Entre os carros mais citados estão o Caoa Chery Tiggo 3X, o Peugeot 206, o Citroën C3, a Volkswagen Amarok e o Renault Kwid. Embora atraiam pela estética e pelas promessas de economia ou desempenho, esses veículos costumam gerar queixas recorrentes nas oficinas.
Problemas de manutenção e peças
No caso do Caoa Chery Tiggo 3X, profissionais apontam dificuldade na reposição de peças e na oferta de mão de obra especializada. Como resultado, reparos simples podem se tornar demorados e caros.
Já o Peugeot 206, apesar do design que conquistou muitos motoristas, apresenta histórico de falhas na suspensão e em componentes elétricos. Por isso, visitas frequentes à oficina acabam sendo comuns.

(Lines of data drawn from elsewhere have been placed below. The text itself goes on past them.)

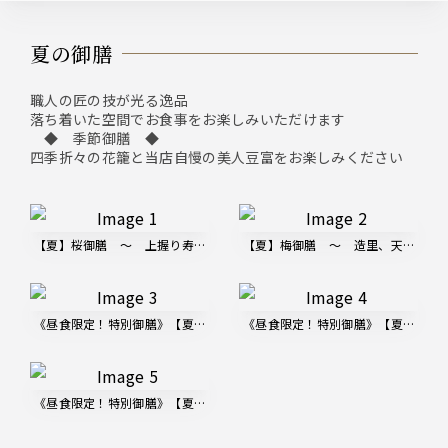
夏の御膳
職人の匠の技が光る逸品
落ち着いた空間でお食事をお楽しみいただけます
◆ 季節御膳 ◆
四季折々の花籠と当店自慢の美人豆富をお楽しみください
【夏】桜御膳 ～ 上握り寿司と御造里、天婦羅、豆乳出汁の美人豆富 ～ 
【夏】梅御膳 ～ 造里、天婦羅と豆
《昼食限定！特別御膳》【夏】豆乳出汁の美人豆富と寿司御膳 4,000円
《昼食限定！特別御膳》【夏】国産牛
《昼食限定！特別御膳》【夏】豆乳出汁の美人豆富と御造里御膳 3,200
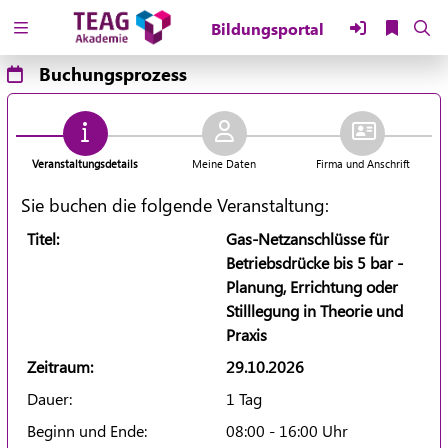
Zuklappen
Buchungsprozess
Loading
Loading
Veranstaltungsdetails
Meine Daten
Firma und Anschrift
Loading
Sie buchen die folgende Veranstaltung:
Loading
Titel:
Gas-Netzanschlüsse für
Betriebsdrücke bis 5 bar -
Loading
Planung, Errichtung oder
Stilllegung in Theorie und
Loading
Praxis
Zeitraum:
29.10.2026
Dauer:
1 Tag
Beginn und Ende:
08:00 - 16:00 Uhr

Desempenho abaixo das expectativas
O Citroën C3, por sua vez, recebe críticas relacionadas ao conjunto mecânico, especialmente no que diz respeito ao desempenho do motor e ao câmbio em determinadas versões. Assim, quem busca agilidade e resposta rápida pode se frustrar.

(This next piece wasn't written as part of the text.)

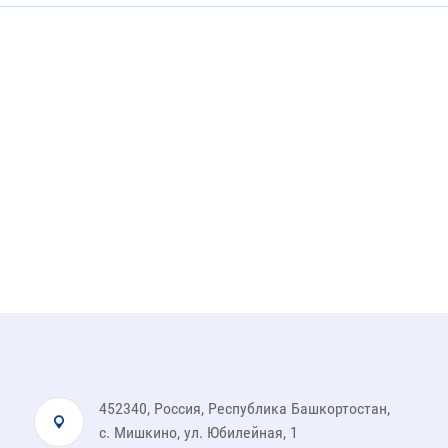
452340, Россия, Республика Башкортостан,
с. Мишкино, ул. Юбилейная, 1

A Volkswagen Amarok, conhecida pela robustez e pelo porte imponente, também aparece na lista. Embora seja forte no visual, há relatos de problemas mecânicos e custos elevados de manutenção, o que pesa principalmente para quem depende da picape no trabalho.
De forma semelhante, o Renault Kwid chama atenção pelo consumo reduzido e pelo preço competitivo. Entretanto, mecânicos relatam fragilidade estrutural e ocorrências mecânicas mesmo com baixa quilometragem.
Atenção antes de fechar negócio
Diante desse cenário, especialistas recomendam cautela. Antes de comprar, vale pesquisar o histórico do modelo, conversar com proprietários e verificar o custo médio das peças e revisões. Dessa maneira, o consumidor reduz o risco de transformar o sonho do carro próprio em uma sequência de despesas inesperadas.
No fim das contas, a escolha consciente continua sendo a melhor forma de evitar que o veículo passe mais tempo na oficina do que na garagem.